Field Type Null Key Default Extra
id int(11) NO PRI NULL auto_increment
pmid int(11) YES MUL NULL  
issn varchar(64) YES   NULL  
year text YES   NULL  
vol varchar(64) YES   NULL  
issue varchar(64) YES   NULL  
journal text YES   NULL  
journalAbbrev text YES   NULL  
journalCountry varchar(255) YES   NULL  
journalNlmID varchar(64) YES   NULL  
articleTitle text YES   NULL  

This table contains all relevant information about an article’s original journal publication.

grants

Field Type Null Key Default Extra
id int(11) YES   NULL  
pmid int(11) YES   NULL  
grantId varchar(64) YES   NULL  
acronym varchar(64) YES   NULL  
agency varchar(64) YES   NULL  
country varchar(64) YES   NULL  

This table contains all relevant information about grants used to fund papers, with acronyms corresponding to the grantId acronym and the organization funding the grant. Many papers have multiple grants, and similarly some grants fund several papers.

mesh

Field Type Null Key Default Extra
id int(11) YES   NULL  
pmid int(11) YES MUL NULL  
descriptorUI varchar(16) YES   NULL  
descriptorName varchar(255) YES   NULL  
qualifier1UI varchar(16) YES   NULL  
qualifier1Name varchar(255) YES   NULL  
qualifier2UI varchar(16) YES   NULL  
qualifier2Name varchar(255) YES   NULL  

The MeSH database is a list of terms that are important and prevalant in many PubMed papers.
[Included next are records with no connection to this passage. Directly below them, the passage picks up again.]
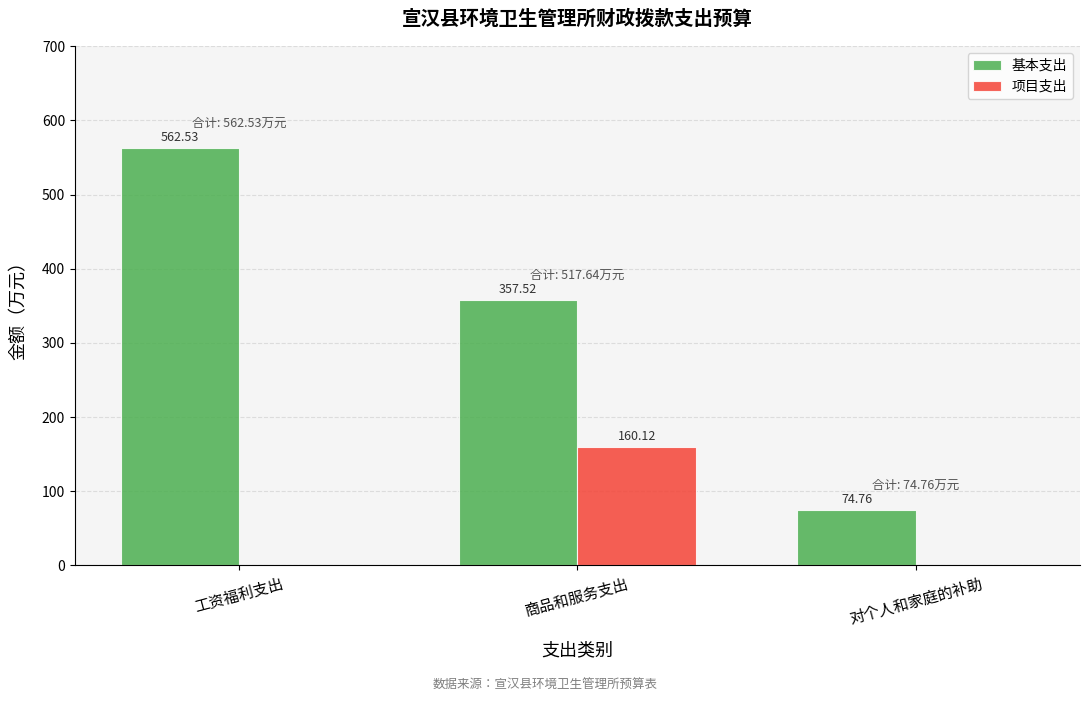

Between 商品和服务支出 and 对个人和家庭的补助, which series saw the biggest shift?

基本支出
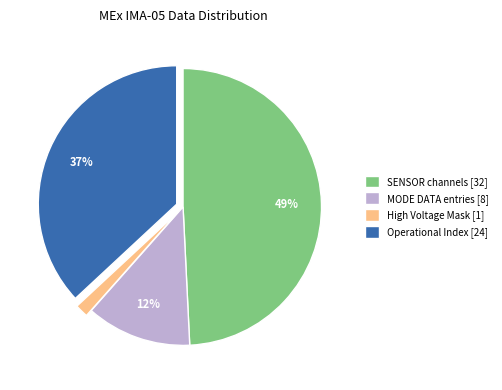

What is the largest slice in the pie chart?

SENSOR channels [32]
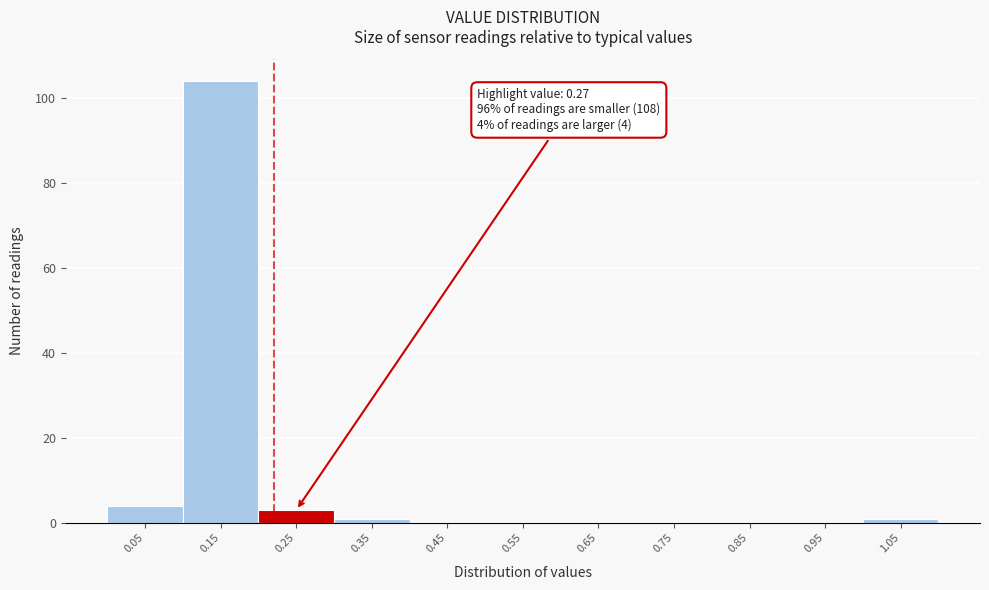

Reading left to right, transcribe all the data shown in this chart.

0.05=4	0.15=104	0.25=3	0.35=1	0.45=0	0.55=0	0.65=0	0.75=0	0.85=0	0.95=0	1.05=1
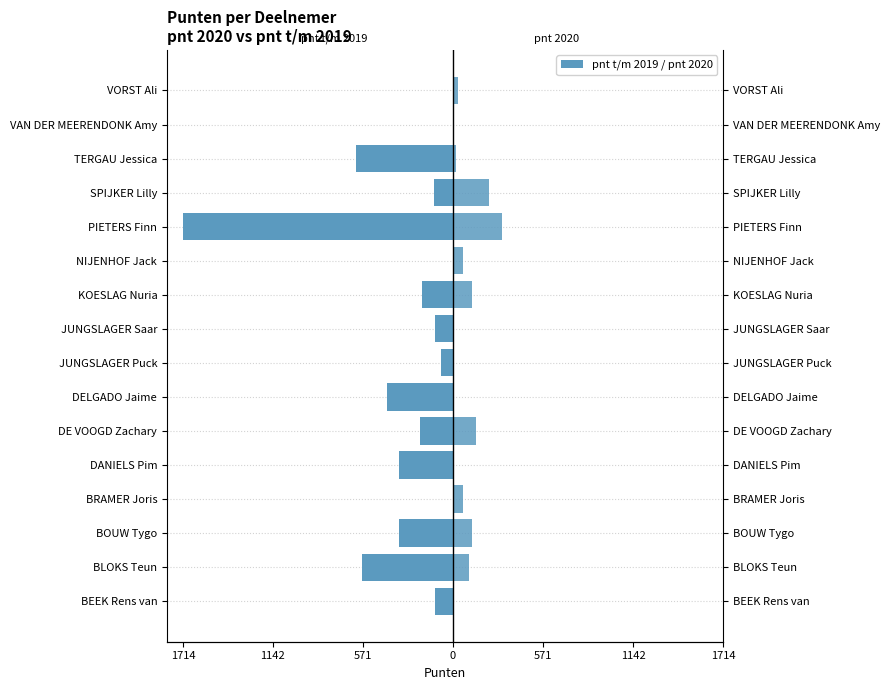

What are all the series names shown in the legend?

pnt t/m 2019, pnt 2020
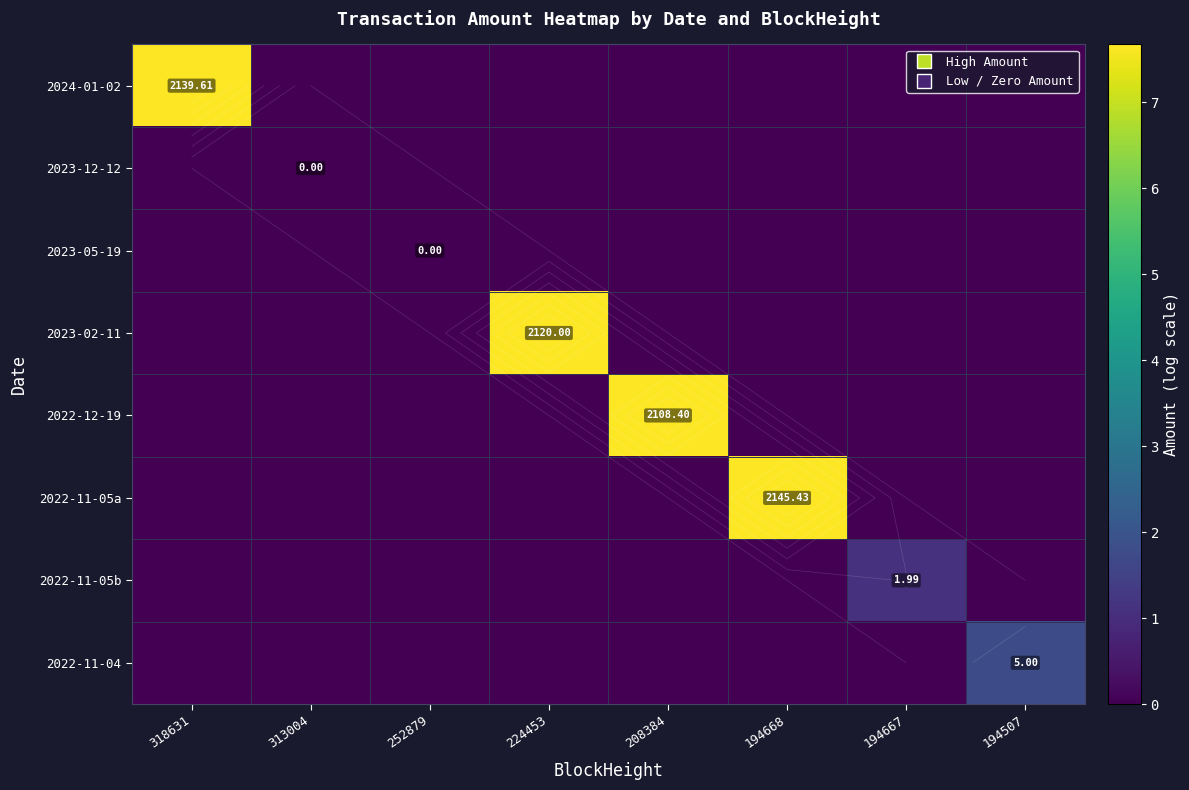

Rank the categories by 2024-01-02 value from highest to lowest.

318631, 313004, 252879, 224453, 208384, 194668, 194667, 194507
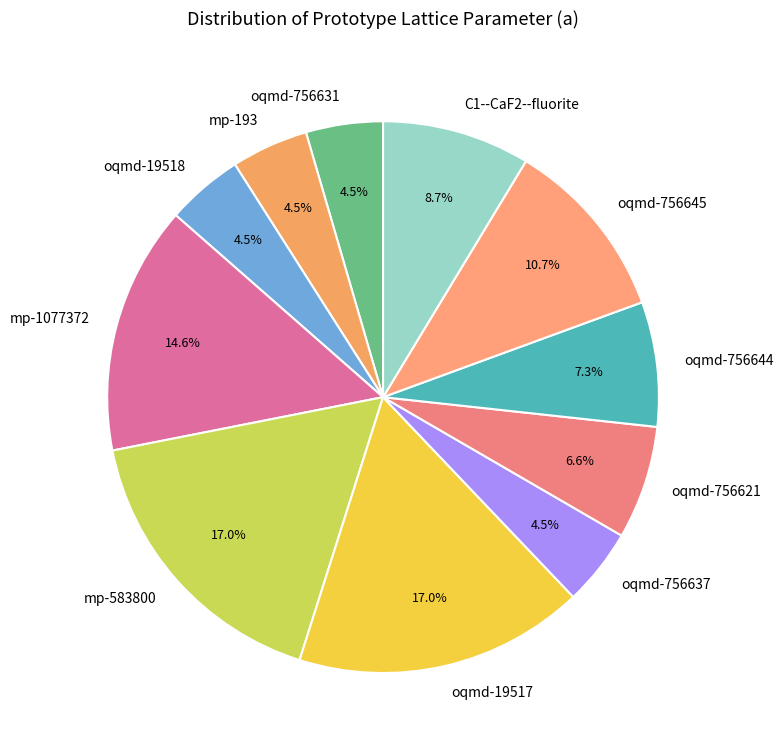

To the nearest percent, what is the combined percentage of oqmd-19517 and mp-583800?

34%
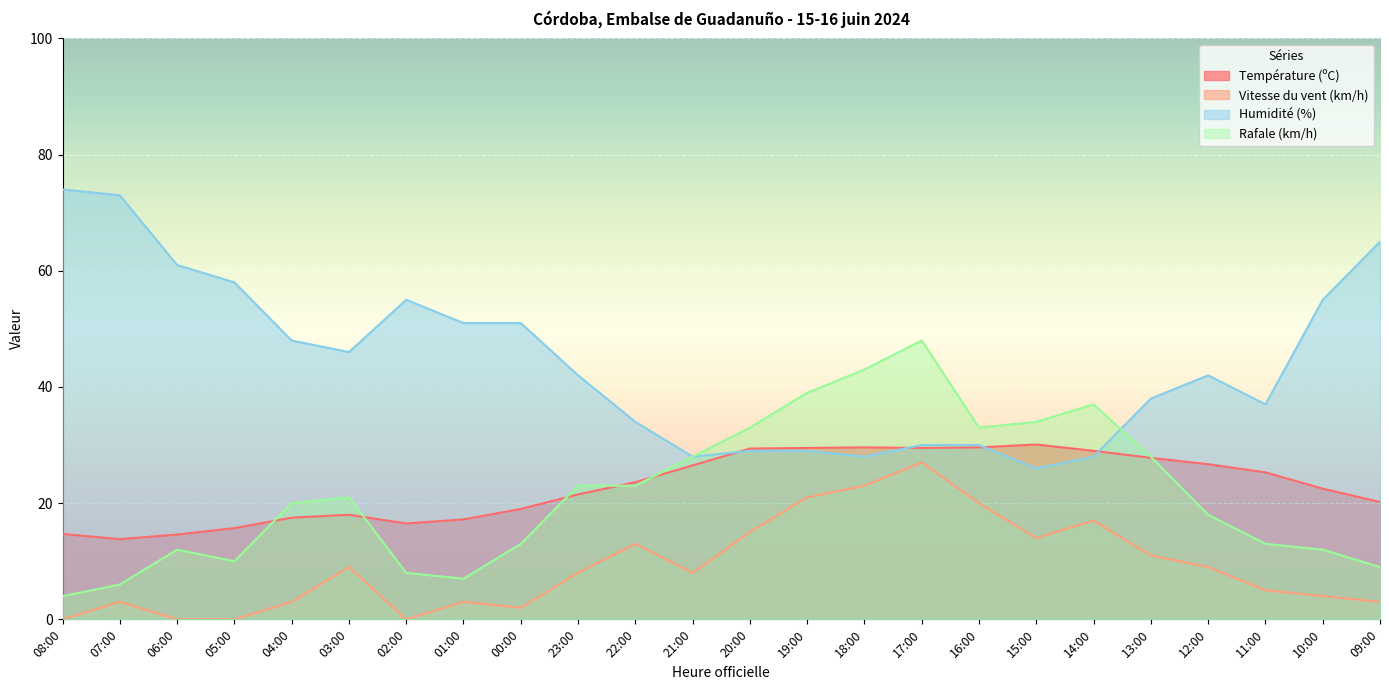

True or false: Humidité (%) and Vitesse du vent (km/h) cross at least once.

False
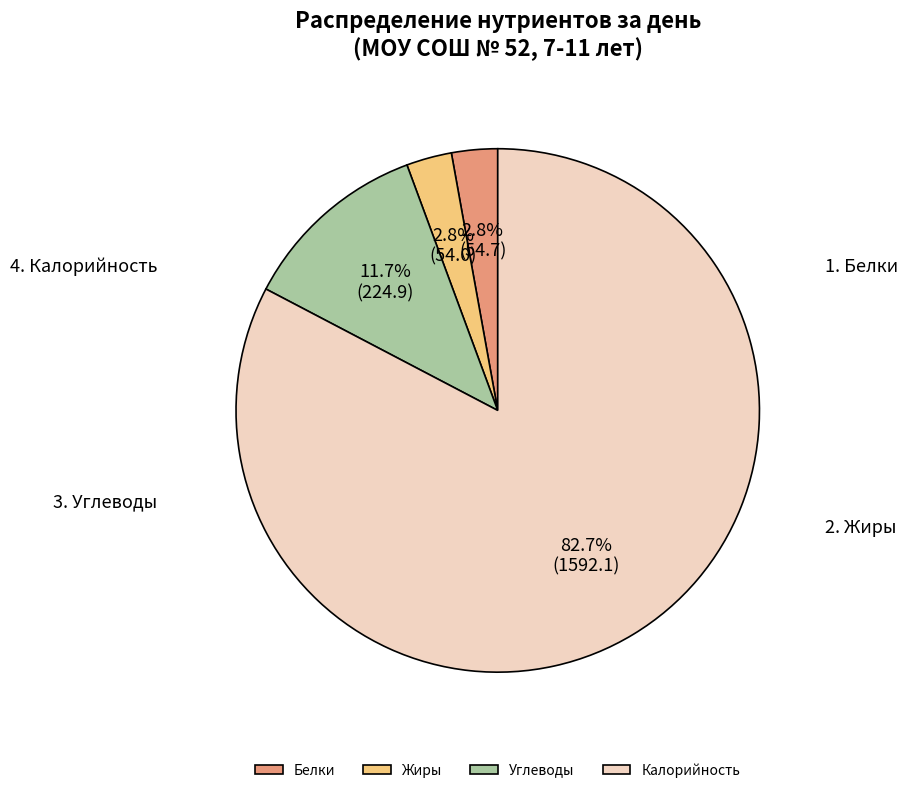

How much of the chart is everything except Жиры?

97.2%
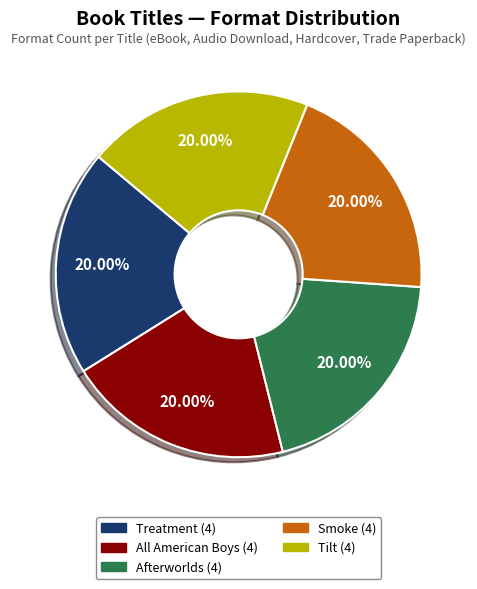

What is the total percentage of Afterworlds and Treatment?

40.0%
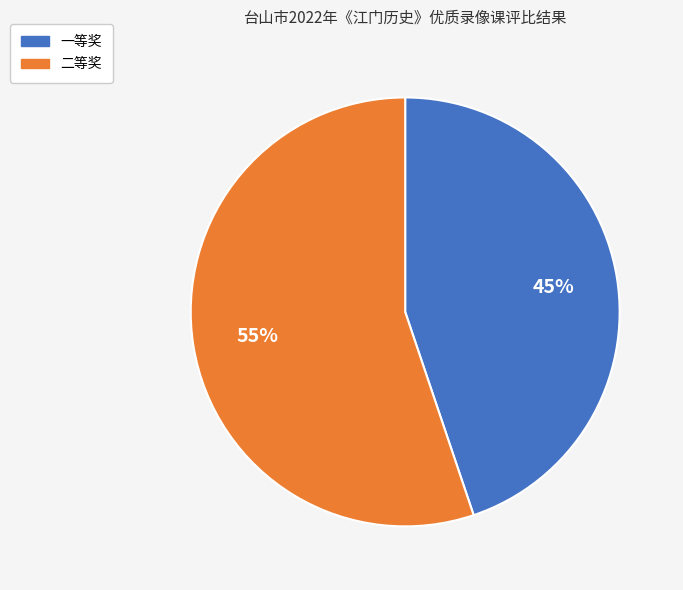

To the nearest percent, what portion does 二等奖 represent?

55%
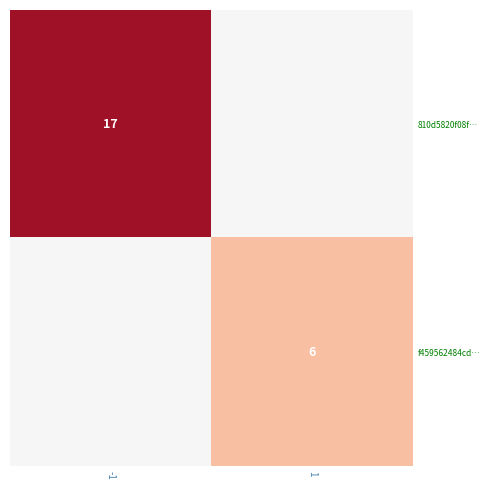

The f459562484cd… series shows 10 at 1. True or false?

False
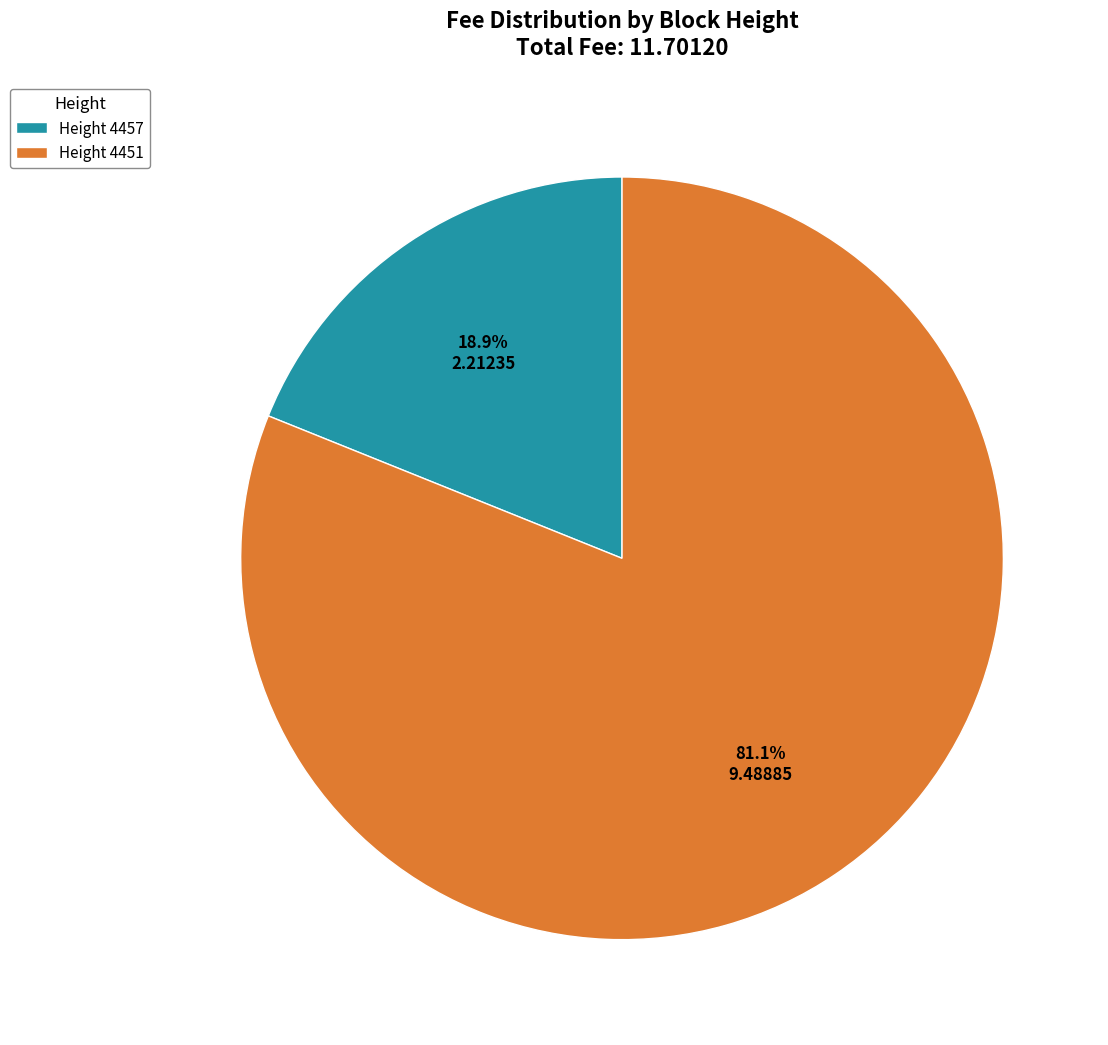

What is the largest slice in the pie chart?

Height 4451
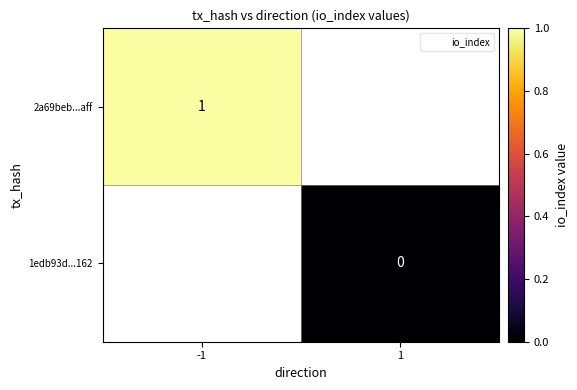

Is the value of 1edb93d...162 at -1 greater than the value of 2a69beb...aff at 1?

No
Each of these terms has a distinct identifier, listed in descriptorUI, and often has subcategories present in a paper, which have their own UI and name. This table contains the information on MeSH terms which are found in papers, as they are in the PubMed database.

nAuthorHistogram

Field Type Null Key Default Extra
year text YES   NULL  
nAuthors bigint(21) NO   0  
nPmids bigint(21) NO   0  

This is a histogram of the number of papers with a given number of authors by year. For example,

year nAuthors nPmids
1992 5 37357

this result shows that in 1992, there were 37,357 PubMed papers with 5 authors.

patent_docs

Field Type Null Key Default Extra
instance_id int(11) NO PRI NULL auto_increment
cell_number varchar(30) YES MUL NULL  
usptoid varchar(20) YES MUL NULL  
example text YES   NULL  
cell_names_version int(11) YES   NULL  
suppliers text YES   NULL  
date int(11) YES   NULL  
observed_form varchar(30) YES   NULL  

pmidAuthId

Field Type Null Key Default Extra
pmid int(11) YES   NULL  
id int(11) NO   0  

The id corresponds to the id given to each author on that paper based on the id in the authorId table.

pmidNumAuthors

Field Type Null Key Default Extra
pmid int(11) YES   NULL  
nAuthors bigint(21) NO   0  

Number of authors for each paper.

pmid_ext_metadata

Field Type Null Key Default Extra
pmid int(11) NO   NULL  
date int(11) YES   NULL  
journal text YES   NULL  

External publication dates and journals for PubMed papers.

yearPmidNumAuthor

Field Type Null Key Default Extra
year text YES   NULL  
pmid int(11) YES   NULL  
nAuthors bigint(21) NO   0  

Each PubMed paper is listed by pmid by year and with the number of authors on the paper.